Activity: Please repeat each line below exactly, with no images in the copy.
☆ ☆ ☆ ☆ ☆
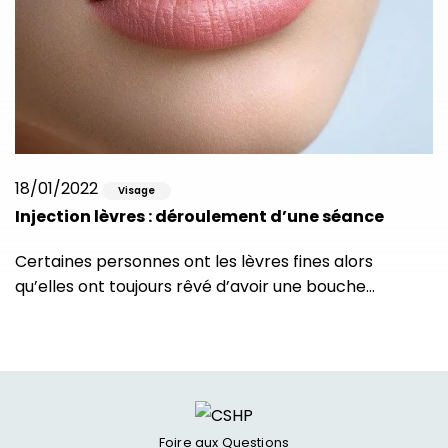
18/01/2022
Visage
Injection lèvres : déroulement d’une séance
Certaines personnes ont les lèvres fines alors
qu’elles ont toujours rêvé d’avoir une bouche…
Foire aux Questions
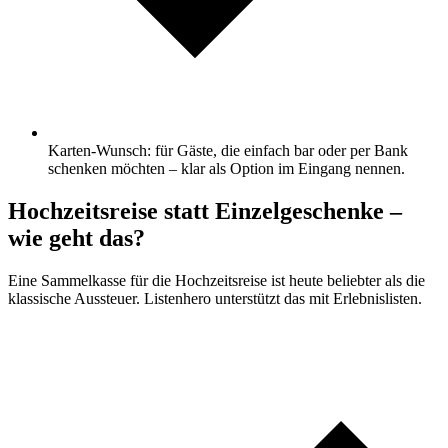
Karten-Wunsch: für Gäste, die einfach bar oder per Bank
schenken möchten – klar als Option im Eingang nennen.
Hochzeitsreise statt Einzelgeschenke –
wie geht das?
Eine Sammelkasse für die Hochzeitsreise ist heute beliebter als die
klassische Aussteuer. Listenhero unterstützt das mit Erlebnislisten.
☆ ☆ ☆ ☆ ☆
Answer to this exercise:
18/01/2022
Visage
Injection lèvres : déroulement d’une séance
Certaines personnes ont les lèvres fines alors
qu’elles ont toujours rêvé d’avoir une bouche…
Foire aux Questions
Karten-Wunsch: für Gäste, die einfach bar oder per Bank
schenken möchten – klar als Option im Eingang nennen.
Hochzeitsreise statt Einzelgeschenke –
wie geht das?
Eine Sammelkasse für die Hochzeitsreise ist heute beliebter als die
klassische Aussteuer. Listenhero unterstützt das mit Erlebnislisten.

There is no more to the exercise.